Somehow, while I wasn't watching, I got old, and with my failing memory, fibrofog, sleep deprivation, physical problems, and poverty pressures, and such, I just can't keep up with everything -- and even when young I couldn't keep track of all the characters in the TV soap operas.

I assume that other people also have trouble with the overload, and that the government and elite hire hundreds of people knowing that it incapacitates the people in trying to get control of their lives and the system.  Some I think is deliberate, and some incidental, like trying to sort out new versions of software and hardware and keep the computer running.

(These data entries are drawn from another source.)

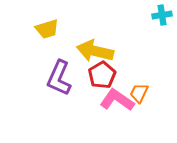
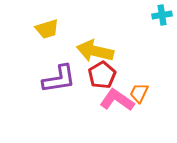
purple L-shape: moved 1 px down; rotated 123 degrees counterclockwise
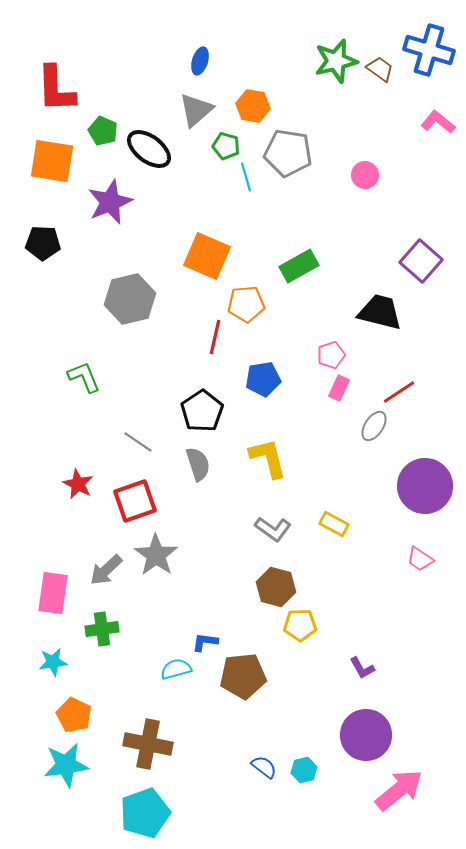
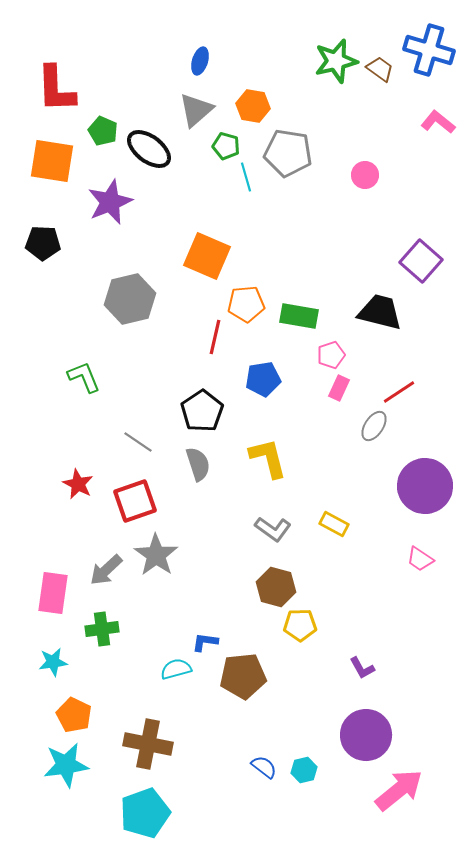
green rectangle at (299, 266): moved 50 px down; rotated 39 degrees clockwise
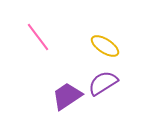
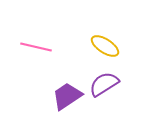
pink line: moved 2 px left, 10 px down; rotated 40 degrees counterclockwise
purple semicircle: moved 1 px right, 1 px down
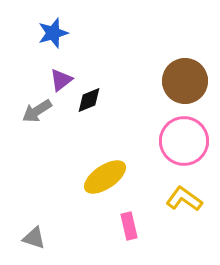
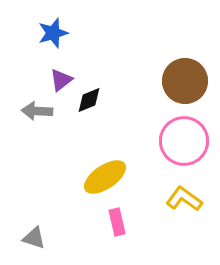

But over-complexity is everywhere and growing, and a great many things just don't work right any more.  I don't have time to read the latest startling revelation on congress if I read the instructions for reprogramming the car's computer on automatically locking the doors, or figure out how to fill out the new application form for medical coverage. I don't have a staff of assistants like a politician or professional media propagandist or lobbyist or corporate manager has. I have to remember if this is the week to take down the recyclables, the yard waste, or the bulk items with the trash can, and if this old light bulb is trash or hazardous waste.  Not to mention remembering which acronyms are which and what CDO means. Human brains did not evolve to handle all this.

Or maybe I just got too old and decrepit?

 

 

 

 

 

I can relate to all this, definitely.  I feel much the same way about much of this.  I don't attempt to keep up with everything, but still try to understand what portions that I can in the too-little time in a day, and develop a few pet peeves along the way about certain factual matters and then bring them to the attention of others whose radar (naturally) isn't pointed in quite the same direction as mine, to no fault of their own.  Part of me keeps wanting to pull away from it all, but I keep finding myself sucked back in.  (And I'm way behind schedule on my barn project, which presses now that we're in the warm season again.)  The propaganda and disinformation coming from our own establishment really bothers me, and that drives me, like it appears to do you.